PROBLEM DETAILS - In the records below, find the line with "satisfy local authorities" and repeat exactly every line from it through the line with "check it out now". Pictures stay out.

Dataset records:
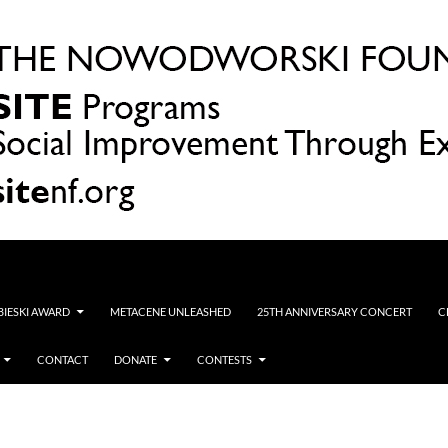
OBIESKI AWARD
METACENE UNLEASHED
25TH ANNIVERSARY CONCERT
C
CONTACT
DONATE
CONTESTS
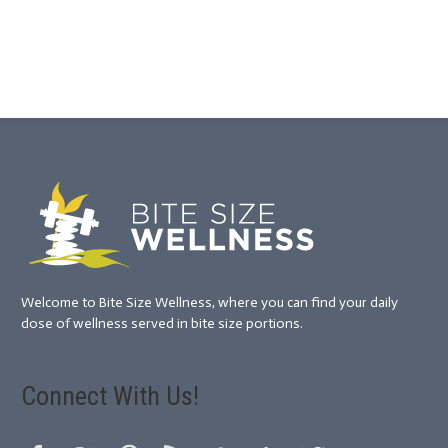
Welcome to Bite Size Wellness, where you can find your daily
dose of wellness served in bite size portions.
Connect With Us!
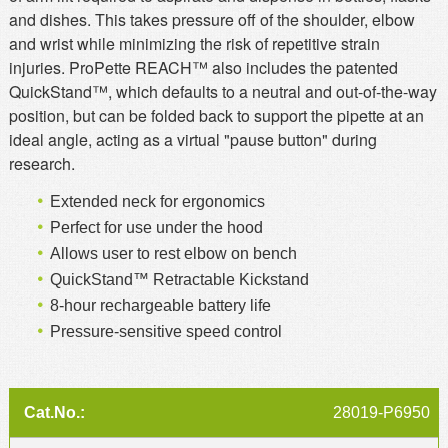
and dishes. This takes pressure off of the shoulder, elbow
and wrist while minimizing the risk of repetitive strain
injuries. ProPette REACH™ also includes the patented
QuickStand™, which defaults to a neutral and out-of-the-way
position, but can be folded back to support the pipette at an
ideal angle, acting as a virtual "pause button" during
research.
Extended neck for ergonomics
Perfect for use under the hood
Allows user to rest elbow on bench
QuickStand™ Retractable Kickstand
8-hour rechargeable battery life
Pressure-sensitive speed control
28019-P6950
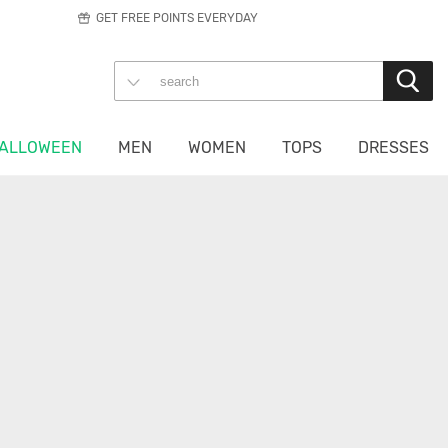
GET FREE POINTS EVERYDAY
ALLOWEEN
MEN
WOMEN
TOPS
DRESSES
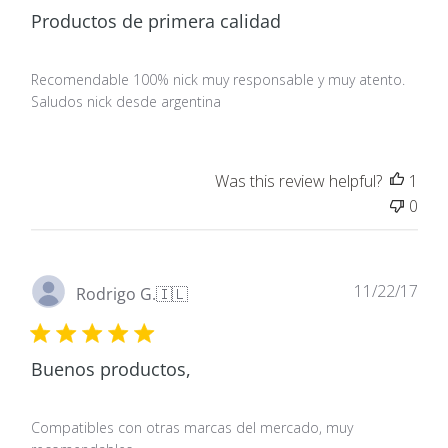
Productos de primera calidad
Recomendable 100% nick muy responsable y muy atento.
Saludos nick desde argentina
Was this review helpful?
1
0
Pub
11/22/17
Rodrigo G.
🇮🇱
dat
Buenos productos,
Compatibles con otras marcas del mercado, muy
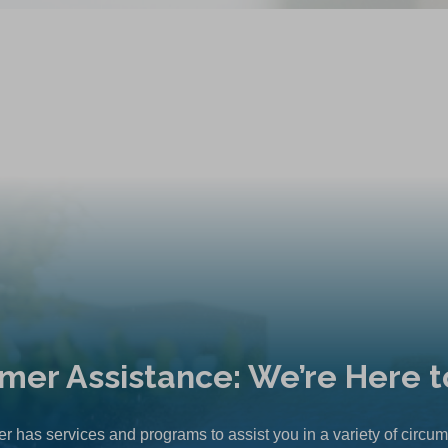
mer Assistance: We’re Here t
r has services and programs to assist you in a variety of circu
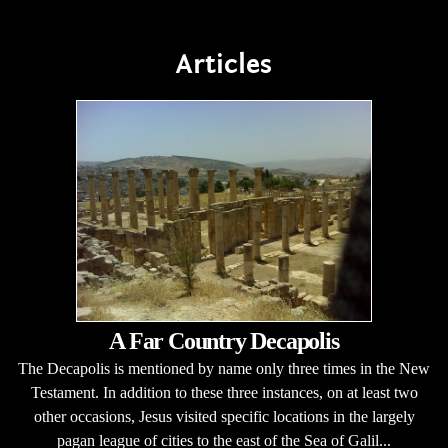
Articles
A Far Country Decapolis
The Decapolis is mentioned by name only three times in the New
Testament. In addition to these three instances, on at least two
other occasions, Jesus visited specific locations in the largely
pagan league of cities to the east of the Sea of Galil...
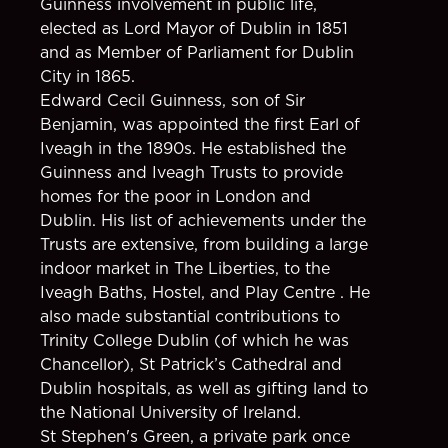
Guinness involvement in public life,
elected as Lord Mayor of Dublin in 1851
and as Member of Parliament for Dublin
City in 1865.
Edward Cecil Guinness, son of Sir
Benjamin, was appointed the first Earl of
Iveagh in the 1890s. He established the
Guinness and Iveagh Trusts to provide
homes for the poor in London and
Dublin. His list of achievements under the
Trusts are extensive, from building a large
indoor market in The Liberties, to the
Iveagh Baths, Hostel, and Play Centre . He
also made substantial contributions to
Trinity College Dublin (of which he was
Chancellor), St Patrick’s Cathedral and
Dublin hospitals, as well as gifting land to
the National University of Ireland.
St Stephen's Green, a private park once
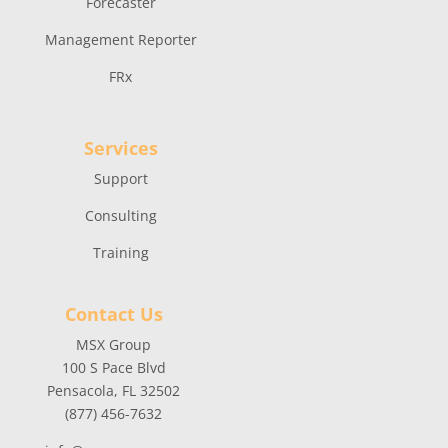
Forecaster
Management Reporter
FRx
Services
Support
Consulting
Training
Contact Us
MSX Group
100 S Pace Blvd
Pensacola, FL 32502
(877) 456-7632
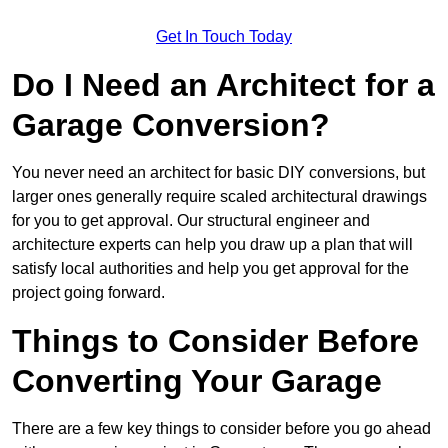
Get In Touch Today
Do I Need an Architect for a
Garage Conversion?
You never need an architect for basic DIY conversions, but
larger ones generally require scaled architectural drawings
for you to get approval. Our structural engineer and
architecture experts can help you draw up a plan that will
satisfy local authorities and help you get approval for the
project going forward.
Things to Consider Before
Converting Your Garage
There are a few key things to consider before you go ahead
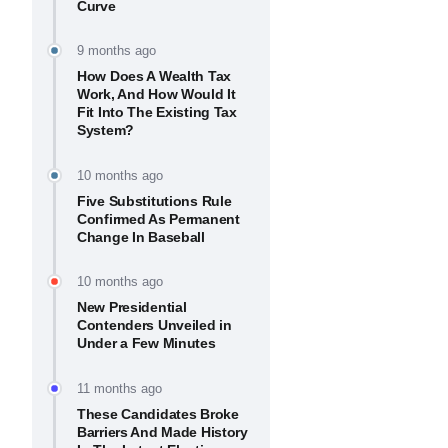
Curve
9 months ago
How Does A Wealth Tax
Work, And How Would It
Fit Into The Existing Tax
System?
10 months ago
Five Substitutions Rule
Confirmed As Permanent
Change In Baseball
10 months ago
New Presidential
Contenders Unveiled in
Under a Few Minutes
11 months ago
These Candidates Broke
Barriers And Made History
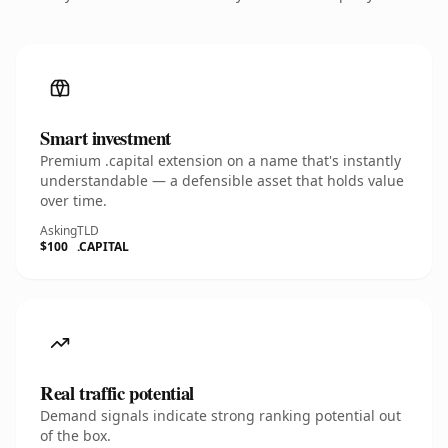
Smart investment
Premium .capital extension on a name that's instantly
understandable — a defensible asset that holds value
over time.
Asking
TLD
$100
.CAPITAL
Real traffic potential
Demand signals indicate strong ranking potential out
of the box.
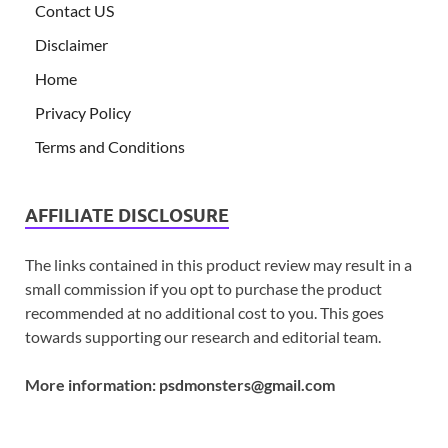
Contact US
Disclaimer
Home
Privacy Policy
Terms and Conditions
AFFILIATE DISCLOSURE
The links contained in this product review may result in a
small commission if you opt to purchase the product
recommended at no additional cost to you. This goes
towards supporting our research and editorial team.
More information:
psdmonsters@gmail.com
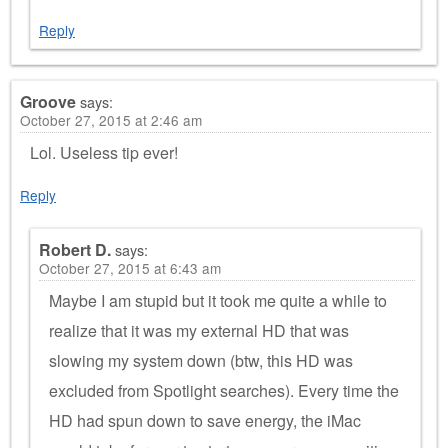
Reply
Groove
says:
October 27, 2015 at 2:46 am
Lol. Useless tip ever!
Reply
Robert D.
says:
October 27, 2015 at 6:43 am
Maybe I am stupid but it took me quite a while to
realize that it was my external HD that was
slowing my system down (btw, this HD was
excluded from Spotlight searches). Every time the
HD had spun down to save energy, the iMac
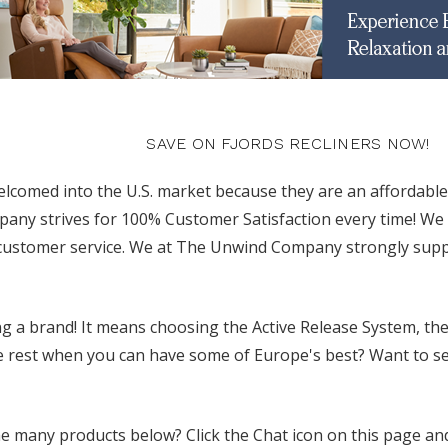
SAVE ON FJORDS RECLINERS NOW!
elcomed into the U.S. market because they are an affordable
y strives for 100% Customer Satisfaction every time! We o
 customer service. We at The Unwind Company strongly suppo
 a brand! It means choosing the Active Release System, the
e rest when you can have some of Europe's best? Want to see 
 many products below? Click the Chat icon on this page and 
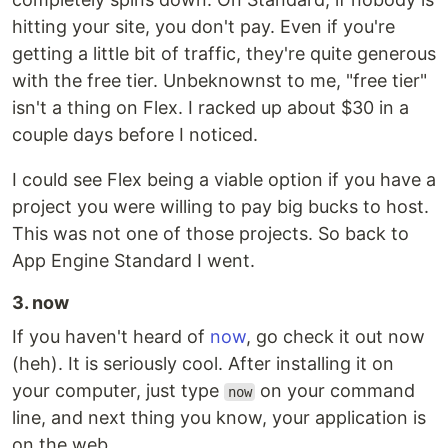
hitting your site, you don't pay. Even if you're
getting a little bit of traffic, they're quite generous
with the free tier. Unbeknownst to me, "free tier"
isn't a thing on Flex. I racked up about $30 in a
couple days before I noticed.
I could see Flex being a viable option if you have a
project you were willing to pay big bucks to host.
This was not one of those projects. So back to
App Engine Standard I went.
3. now
If you haven't heard of
now
, go check it out now
(heh). It is seriously cool. After installing it on
your computer, just type
on your command
now
line, and next thing you know, your application is
on the web.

SOLUTION TO THE EXERCISE -
satisfy local authorities and help you get approval for the
project going forward.
Things to Consider Before
Converting Your Garage
There are a few key things to consider before you go ahead
Curve
9 months ago
How Does A Wealth Tax
Work, And How Would It
Fit Into The Existing Tax
System?
10 months ago
Five Substitutions Rule
Confirmed As Permanent
Change In Baseball
10 months ago
New Presidential
Contenders Unveiled in
Under a Few Minutes
11 months ago
These Candidates Broke
Barriers And Made History
Smart investment
Premium .capital extension on a name that's instantly
understandable — a defensible asset that holds value
over time.
Asking
TLD
$100
.CAPITAL
Real traffic potential
Demand signals indicate strong ranking potential out
of the box.
Contact US
Disclaimer
Home
Privacy Policy
Terms and Conditions
AFFILIATE DISCLOSURE
The links contained in this product review may result in a
small commission if you opt to purchase the product
recommended at no additional cost to you. This goes
towards supporting our research and editorial team.
More information:
psdmonsters@gmail.com
Reply
Groove
says:
October 27, 2015 at 2:46 am
Lol. Useless tip ever!
Reply
Robert D.
says:
October 27, 2015 at 6:43 am
Maybe I am stupid but it took me quite a while to
realize that it was my external HD that was
slowing my system down (btw, this HD was
excluded from Spotlight searches). Every time the
HD had spun down to save energy, the iMac
SAVE ON FJORDS RECLINERS NOW!
elcomed into the U.S. market because they are an affordable
y strives for 100% Customer Satisfaction every time! We o
 customer service. We at The Unwind Company strongly suppo
 a brand! It means choosing the Active Release System, the
e rest when you can have some of Europe's best? Want to see 
 many products below? Click the Chat icon on this page and 
hitting your site, you don't pay. Even if you're
getting a little bit of traffic, they're quite generous
with the free tier. Unbeknownst to me, "free tier"
isn't a thing on Flex. I racked up about $30 in a
couple days before I noticed.
I could see Flex being a viable option if you have a
project you were willing to pay big bucks to host.
This was not one of those projects. So back to
App Engine Standard I went.
3. now
If you haven't heard of
now
, go check it out now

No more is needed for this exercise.